7 · Foundation Models 🔗
Large, self‑supervised, general‑purpose models adaptable to many downstream tasks.
- Examples : GPT‑4 (text), CLIP (image+text), DALL·E (image), SAM (vision segmentation).
- Benefits : reuse, performance, economy of scale.
- Risks : bias, compute cost, ecological footprint, opacity.
8 · Scaling Laws & Emergent Abilities 🔗
- Empirical power‑law links between loss ↔ parameters, data, compute (OpenAI, DeepMind).
- Emergence : qualitative jumps (few‑shot learning, tool use) above certain scale (≈10 B+, 100 B+ params).
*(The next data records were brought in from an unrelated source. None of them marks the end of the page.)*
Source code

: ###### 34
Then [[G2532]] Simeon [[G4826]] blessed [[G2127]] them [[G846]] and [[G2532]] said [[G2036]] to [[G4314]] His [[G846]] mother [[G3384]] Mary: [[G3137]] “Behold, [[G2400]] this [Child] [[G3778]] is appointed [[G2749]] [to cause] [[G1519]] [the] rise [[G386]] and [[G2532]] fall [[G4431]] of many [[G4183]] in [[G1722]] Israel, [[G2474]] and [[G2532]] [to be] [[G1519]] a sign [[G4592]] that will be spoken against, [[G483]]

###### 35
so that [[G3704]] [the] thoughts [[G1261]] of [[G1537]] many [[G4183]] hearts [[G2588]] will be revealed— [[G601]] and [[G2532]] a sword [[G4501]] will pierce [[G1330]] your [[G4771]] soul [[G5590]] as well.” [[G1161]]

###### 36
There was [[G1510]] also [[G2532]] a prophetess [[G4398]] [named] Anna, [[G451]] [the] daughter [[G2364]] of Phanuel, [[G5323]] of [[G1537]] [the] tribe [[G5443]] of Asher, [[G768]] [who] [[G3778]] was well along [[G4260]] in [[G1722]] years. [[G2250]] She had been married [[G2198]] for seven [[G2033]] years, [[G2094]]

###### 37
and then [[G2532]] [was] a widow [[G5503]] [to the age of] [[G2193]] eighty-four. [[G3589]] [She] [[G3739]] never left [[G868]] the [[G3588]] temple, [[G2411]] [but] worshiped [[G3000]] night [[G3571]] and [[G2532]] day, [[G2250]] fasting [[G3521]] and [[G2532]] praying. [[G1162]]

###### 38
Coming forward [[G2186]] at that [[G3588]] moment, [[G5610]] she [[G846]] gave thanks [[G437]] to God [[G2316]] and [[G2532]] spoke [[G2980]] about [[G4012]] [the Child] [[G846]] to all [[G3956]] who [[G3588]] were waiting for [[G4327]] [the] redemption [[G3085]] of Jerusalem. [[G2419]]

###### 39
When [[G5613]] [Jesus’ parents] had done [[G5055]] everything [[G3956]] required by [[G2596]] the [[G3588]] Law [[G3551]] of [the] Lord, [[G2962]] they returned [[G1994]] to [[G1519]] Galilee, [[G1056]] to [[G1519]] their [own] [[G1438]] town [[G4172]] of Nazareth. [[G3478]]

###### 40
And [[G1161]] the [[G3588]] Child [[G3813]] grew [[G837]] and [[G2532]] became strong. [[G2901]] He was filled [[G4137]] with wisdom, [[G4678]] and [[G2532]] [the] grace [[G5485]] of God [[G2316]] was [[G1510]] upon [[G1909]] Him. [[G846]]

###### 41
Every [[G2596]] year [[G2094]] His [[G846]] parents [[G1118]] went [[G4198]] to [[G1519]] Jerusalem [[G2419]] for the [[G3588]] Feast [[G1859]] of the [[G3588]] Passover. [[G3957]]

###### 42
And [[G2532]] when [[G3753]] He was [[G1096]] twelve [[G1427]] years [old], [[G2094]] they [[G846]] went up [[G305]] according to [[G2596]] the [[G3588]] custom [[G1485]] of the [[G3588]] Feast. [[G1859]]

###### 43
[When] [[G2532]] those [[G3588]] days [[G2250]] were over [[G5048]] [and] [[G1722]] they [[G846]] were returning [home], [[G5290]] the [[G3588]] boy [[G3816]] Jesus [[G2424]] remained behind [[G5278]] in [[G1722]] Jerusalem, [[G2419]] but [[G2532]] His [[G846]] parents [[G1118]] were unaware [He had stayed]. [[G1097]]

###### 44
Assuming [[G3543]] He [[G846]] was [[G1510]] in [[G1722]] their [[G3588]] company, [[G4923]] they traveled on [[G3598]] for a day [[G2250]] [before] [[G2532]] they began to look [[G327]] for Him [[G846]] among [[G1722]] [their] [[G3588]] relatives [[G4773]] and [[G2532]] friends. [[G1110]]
- Implications : unpredictable behaviours, but strong generalization—drives interest in alignment & evals.
9 · Variational Autoencoder (VAE) — Quick Recap 🔗
- Encoder → μ, σ² (latent distribution).
- Reparameterization trick → sample z.
- Decoder → reconstruct/generate x̂.
- Loss = Reconstruction Loss + KL‑Divergence( q(z|x) ‖ N(0,1) ).
Strength | Why It Matters |
---|---|
Generative | New images/text variants |
Smooth latent space | Interpolation, arithmetic |
Structured | Semi‑supervised & controllable |
Stable training | No adversarial collapse (vs GAN) |
10 · Quick Cheat‑Sheet — Which Technique When? 🔗
- Need a fast tweak? → Prompt Engineering.
- Domain‑specific answers? → SFT or LoRA.
- Politeness / helpfulness? → RLHF.
- Up‑to‑date factuality? → RAG.
- Creative image/text synthesis? → Diffusion, VAE, GAN.